L’avant-dernier film de Todd Solondz Life During Wartime marquait un enlisement du cinéaste dans la provocation facile et la multiplication de figures unidimensionnelles. Avec Dark Horse, il reste fidèle à son univers mais redresse nettement la barre. Dans ce portrait d’Abe, un trentenaire qui refuse de quitter l’adolescence et s’entiche d’une jolie brune dépressive, Solondz met de nouveau à profit ses talents d’observateur et redonne à la satire une puissance qu’elle avait perdue.
Le ton est donné dès la première scène : un panoramique dévoile une foule visiblement réunie pour célébrer un mariage, qui danse de façon aussi rodée que dans un clip. Le mouvement de caméra se poursuit jusqu’à arriver à deux personnages qui, eux, ne dansent pas : Abe, un homme encore jeune, obèse et extraverti, et Miranda, une femme encore jeune elle aussi, dont le visage affiche une tristesse abyssale. Cette rencontre de deux caricatures d’outsiders marque le commencement d’une relation surprenante.
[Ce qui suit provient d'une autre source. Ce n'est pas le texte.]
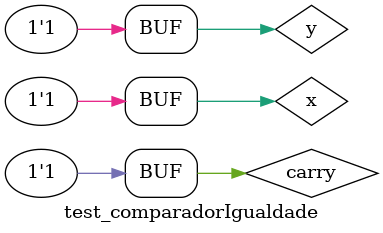
<source format=v>
module comparadorIgualdade (output s,
input a,
input b,
input carry);

wire temp1,temp2,temp3,temp4;

xnor xnor1 ( temp1,a,b );
xnor xnor2 ( temp2,a,carry );
xnor xnor3 ( temp3,b,carry );
and and1   ( temp4,temp2, temp1 );
and and2   ( s,temp4, temp3 );

endmodule // comparadorIgualdade
module test_comparadorIgualdade;
// ------------------------- definir dados
reg  x;
reg  y;
reg  carry;
wire igualdade;

comparadorIgualdade fa1 (igualdade,x,y,carry);

// ------------------------- parte principal
initial begin
$display("Exemplo0023 - TIAGO MATTA MACHADO ZAIDAN - 451620");
$display("Test ALUs comparador Igualdade");

x = 0; y = 0; carry = 0;
// projetar testes do modulo
$display("a  b  carry  s  ");
#1 $monitor("%b  %b     %b     %b",x,y,carry,igualdade);

#1 x = 0; y = 0; carry = 1;
#1 x = 0; y = 1; carry = 0;
#1 x = 0; y = 1; carry = 1;
#1 x = 1; y = 0; carry = 0;
#1 x = 1; y = 0; carry = 1;
#1 x = 1; y = 1; carry = 0;
#1 x = 1; y = 1; carry = 1;
end
endmodule // test_comparadorIgualdade
</source>
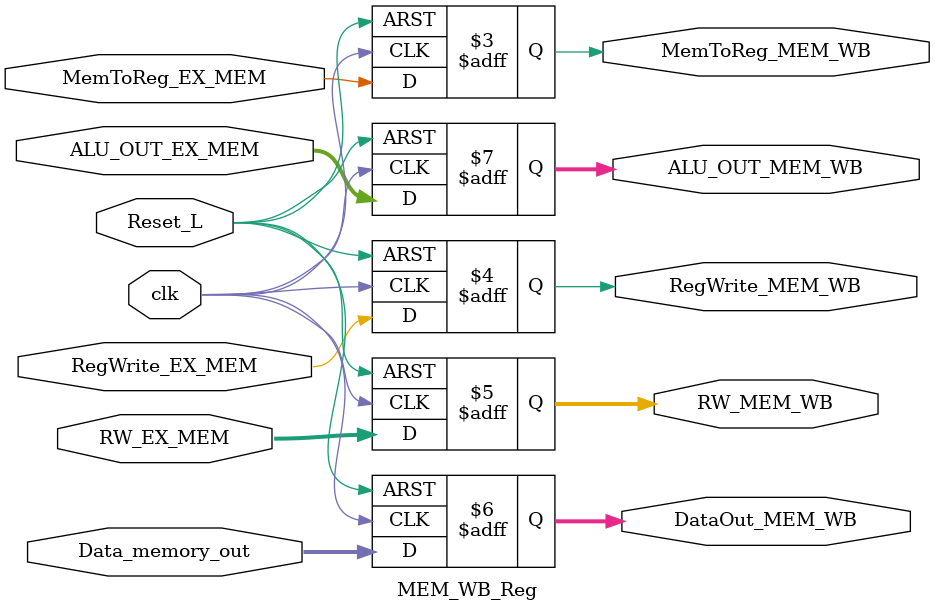
<source format=v>
`timescale 1ns / 1ps


module MEM_WB_Reg(
    input clk,
    input Reset_L,
    input MemToReg_EX_MEM,
    input RegWrite_EX_MEM,
    input [4:0] RW_EX_MEM,
    input [31:0] Data_memory_out,
    input [31:0] ALU_OUT_EX_MEM,
    //Outputs
    output reg MemToReg_MEM_WB,
    output reg RegWrite_MEM_WB,
    output reg [4:0] RW_MEM_WB,
    output reg [31:0] DataOut_MEM_WB,
    output reg [31:0] ALU_OUT_MEM_WB   
    );
    
    always @(negedge clk or negedge Reset_L)begin 
        if (~Reset_L)begin
            MemToReg_MEM_WB <=1'b0;
            RegWrite_MEM_WB <=1'b0;
            RW_MEM_WB       <=5'b0;
            DataOut_MEM_WB  <=32'b0;
            ALU_OUT_MEM_WB  <=32'b0; 
        end 
        else begin 
            MemToReg_MEM_WB <=MemToReg_EX_MEM;
            RegWrite_MEM_WB <=RegWrite_EX_MEM;
            RW_MEM_WB       <=RW_EX_MEM;
            DataOut_MEM_WB  <=Data_memory_out;
            ALU_OUT_MEM_WB  <=ALU_OUT_EX_MEM; 
        end 
    end     
endmodule

</source>
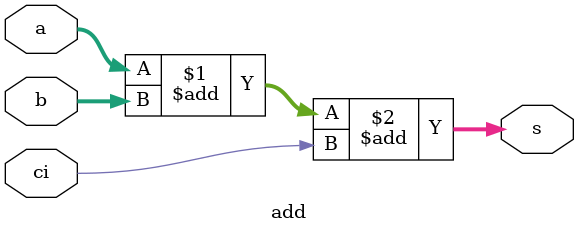
<source format=v>
`timescale 1ns / 1ps


module alu(a,b,aluc,r,z);
    input [31:0]a,b;
    input [3:0]aluc;
    output  [31:0]r;
    output  z;
    wire [31:0] d_and = a & b;
    wire [31:0] d_or = a | b;
    wire [31:0] d_xor = a ^ b;
    wire [31:0] d_lui={b[15:0],16'h0};
    wire [31:0] d_and_or=aluc[2]?d_or:d_and;
    wire [31:0] d_xor_lui=aluc[2]?d_lui:d_xor;
    wire [31:0] d_as,s_sh;
    addsub addsub(a,b,aluc[2],d_as);
    shift shift (b,a[4:0],aluc[2],aluc[3],d_sh);
    mux4 mux4 (d_as,d_and_or,d_xor_lui,d_sh,aluc[1:0],r);
    assign z=~|r;
endmodule

module mux4(a0,a1,a2,a3,s,y);
    input [31:0]a0,a1,a2,a3;
    input [1:0]s;
    output [31:0]y;
    function [31:0] select;
    input[31:0]a0,a1,a2,a3;
    input[1:0]s;
    case(s)
        0:select=a0;
        1:select=a1;
        2:select=a2;
        3:select=a3;
    endcase
    endfunction
    assign y = select(a0,a1,a2,a3,s);
endmodule
       
module addsub(a,b,sub,s);
    input [31:0] a,b;
    input sub;
    output [31:0]s;
    add add(a,b^{32{sub}},sub,s);
endmodule

module shift(d,sa,right,arith,sh);
    input[31:0]d;
    input[4:0]sa;
    input right,arith;
    output [31:0]sh;
    reg [31:0]sh;
    always @(*)
        begin if(!right)begin
            sh=d<<sa;
        end else if(!arith)begin
            sh=d>>sa;
        end else begin
            sh=$signed(d)>>>sa;
        end end
endmodule

module mux2 (a0,a1,s,y);
    input [31:0]a0,a1;
    input s;
    output [31:0]y;
    assign y=s?a1:a0;
endmodule

module mux2_5 (a0,a1,s,y);
    input [4:0]a0,a1;
    input s;
    output [4:0]y;
    assign y=s?a1:a0;
endmodule

module add(a, b, ci, s);
	input [31:0] a, b;
	input ci;
	output [31:0] s;
	assign s=a+b+ci;
endmodule
  
</source>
Comme de coutume, Todd Solondz jongle ici avec la comédie et le drame, à sa personnelle et périlleuse façon : il ne s’agit pas de rire pour oublier que la vie est dramatique mais de rire du drame même, comme si c’était la seule façon de lutter contre. Le drame en question, c’est d’abord la personnalité douloureusement pathétique d’Abe : fat, agressif, paresseux, malhonnête, le bougre serait intolérable sans le regard distancié de Solondz. Celui-ci crée autour d’Abe un univers irréel, où tout est un peu « plus » que dans la réalité quotidienne, même américaine : plus grand, plus vide, plus banal, plus triste. Solondz enferme les tons pastel de ses décors et l’allure figée de ses personnages dans des plans hermétiques, où peu ou prou aucune vie ne pénètre. C’est en quelque sorte un univers hyperréaliste, où les objets sont suffisamment en décalage avec la réalité pour y renvoyer encore plus fortement – le Hummer jaune d’Abe constituant l’exemple le moins subtil de cette stratégie.
Si cette exagération généralisée est moins pénible et plus productive que dans la plupart des films de Solondz, c’est sans doute parce que l’accumulation de cas extrêmes et sordides y laisse la place à une mise en scène de l’ordinaire, par le biais d’un personnage qui est saisi dans toutes ses contradictions. L’attitude risiblement péremptoire d’Abe est contrebalancée par une vie fantasmatique où les doutes ont leur place. Une vie où Abe s’autorise à penser que la jolie brune est trop bien pour lui ou que ses parents ont toujours considéré que sa vie était un échec. La multiplication de ces fantasmes, leur présence de plus en plus oppressante modifie peu à peu le statut d’Abe dans la fiction. À partir du moment où le film le dote d’une conscience de lui-même, la condescendance n’est plus possible et l’on ne voit plus dans le comportement souvent idiot du personnage que les idéologies qui l’alimentent, le tragique d’une vie nourrie de mensonge qui ne peut se regarder en face que dans les moments d’inconscience.
Depuis Bienvenue dans l’âge ingrat, la thématique du vilain petit canard ne cesse de hanter le cinéma de Solondz. Mais l’analyse des effets pervers de la religion du succès n’a sans doute jamais été aussi directe qu’ici. Abe et Miranda sont deux visages opposés d’un même mal. L’un s’accroche à une image idéalisée de lui-même, l’autre tente d’exister le moins possible. Tous deux refusent de franchir le seuil de l’âge adulte pour mieux nier qu’ils ne sont pas du côté des « gagnants ». Le film est une sorte de réfutation du discours hypocrite selon lequel les « dark horses », les outsiders, seraient aussi appréciables que les « winners », discours relayé ici par le père d’Abe et qui fait regretter à celui-ci d’avoir dépassé l’âge limite pour pouvoir participer à American Idol. On est bien heureux de retrouver ce Solondz-là, celui qui fait exister des figures proprement tragiques plutôt que de mordre le vide.